◆ **Provided data**
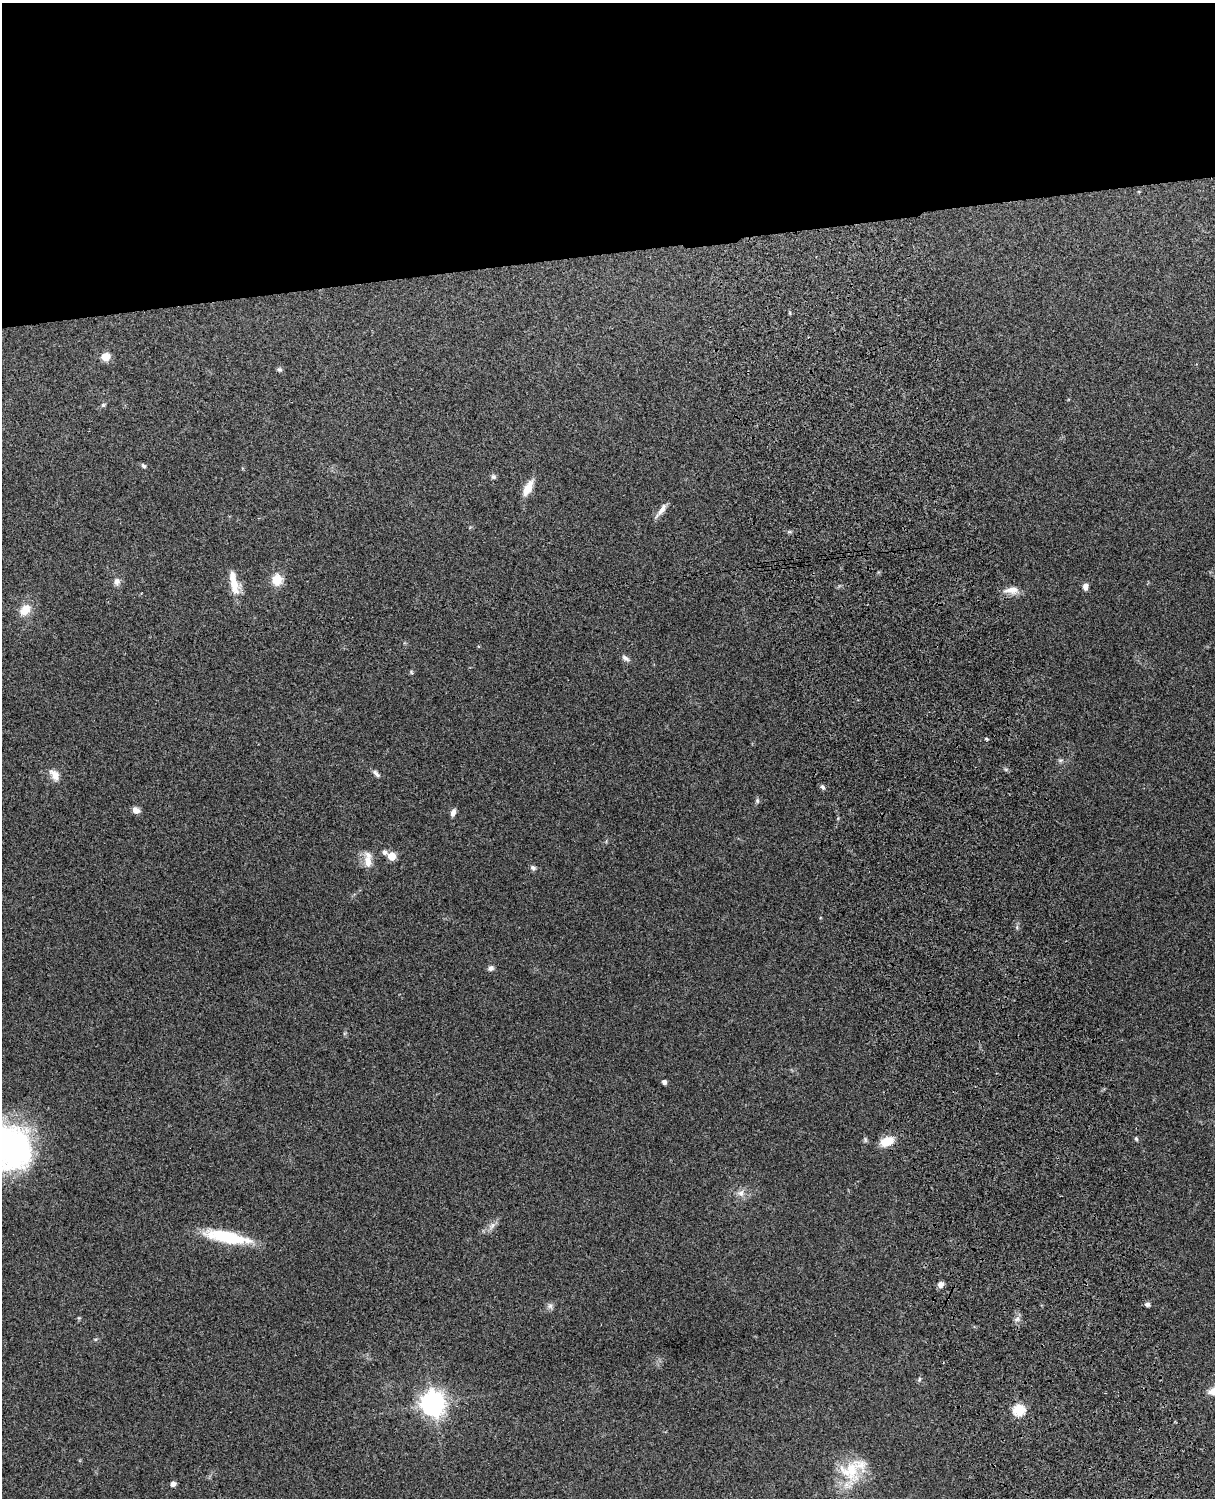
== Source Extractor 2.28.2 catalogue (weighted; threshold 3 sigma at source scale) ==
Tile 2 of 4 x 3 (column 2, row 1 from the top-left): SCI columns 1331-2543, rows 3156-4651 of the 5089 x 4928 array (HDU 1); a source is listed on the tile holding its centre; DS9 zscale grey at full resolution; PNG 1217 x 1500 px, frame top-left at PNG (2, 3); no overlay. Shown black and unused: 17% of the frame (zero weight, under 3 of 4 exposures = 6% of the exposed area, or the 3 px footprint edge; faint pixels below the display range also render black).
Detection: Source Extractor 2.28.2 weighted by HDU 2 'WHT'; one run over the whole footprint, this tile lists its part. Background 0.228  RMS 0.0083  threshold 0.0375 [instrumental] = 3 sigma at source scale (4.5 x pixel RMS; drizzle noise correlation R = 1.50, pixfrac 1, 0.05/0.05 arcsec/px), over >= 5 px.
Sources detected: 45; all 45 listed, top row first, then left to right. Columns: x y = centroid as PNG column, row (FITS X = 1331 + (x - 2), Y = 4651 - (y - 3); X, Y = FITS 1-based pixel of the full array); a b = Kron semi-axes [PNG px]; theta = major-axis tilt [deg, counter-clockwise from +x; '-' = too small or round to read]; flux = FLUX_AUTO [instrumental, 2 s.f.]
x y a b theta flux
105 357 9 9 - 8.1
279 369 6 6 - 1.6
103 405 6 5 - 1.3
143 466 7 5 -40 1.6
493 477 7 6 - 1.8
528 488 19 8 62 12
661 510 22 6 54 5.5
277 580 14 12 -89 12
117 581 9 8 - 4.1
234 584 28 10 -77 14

◆ **Exercise objective**
Format every text line of the records as a Markdown table with the columns Row and Line, numbering the lines in order. Leave out blank lines and the pictures.

◆ **Result of the task**
| Row | Line |
|---|---|
| 1 | == Source Extractor 2.28.2 catalogue (weighted; threshold 3 sigma at source scale) == |
| 2 | Tile 2 of 4 x 3 (column 2, row 1 from the top-left): SCI columns 1331-2543, rows 3156-4651 of the 5089 x 4928 array (HDU 1); a source is listed on the tile holding its centre; DS9 zscale grey at full resolution; PNG 1217 x 1500 px, frame top-left at PNG (2, 3); no overlay. Shown black and unused: 17% of the frame (zero weight, under 3 of 4 exposures = 6% of the exposed area, or the 3 px footprint edge; faint pixels below the display range also render black). |
| 3 | Detection: Source Extractor 2.28.2 weighted by HDU 2 'WHT'; one run over the whole footprint, this tile lists its part. Background 0.228  RMS 0.0083  threshold 0.0375 [instrumental] = 3 sigma at source scale (4.5 x pixel RMS; drizzle noise correlation R = 1.50, pixfrac 1, 0.05/0.05 arcsec/px), over >= 5 px. |
| 4 | Sources detected: 45; all 45 listed, top row first, then left to right. Columns: x y = centroid as PNG column, row (FITS X = 1331 + (x - 2), Y = 4651 - (y - 3); X, Y = FITS 1-based pixel of the full array); a b = Kron semi-axes [PNG px]; theta = major-axis tilt [deg, counter-clockwise from +x; '-' = too small or round to read]; flux = FLUX_AUTO [instrumental, 2 s.f.] |
| 5 | x y a b theta flux |
| 6 | 105 357 9 9 - 8.1 |
| 7 | 279 369 6 6 - 1.6 |
| 8 | 103 405 6 5 - 1.3 |
| 9 | 143 466 7 5 -40 1.6 |
| 10 | 493 477 7 6 - 1.8 |
| 11 | 528 488 19 8 62 12 |
| 12 | 661 510 22 6 54 5.5 |
| 13 | 277 580 14 12 -89 12 |
| 14 | 117 581 9 8 - 4.1 |
| 15 | 234 584 28 10 -77 14 |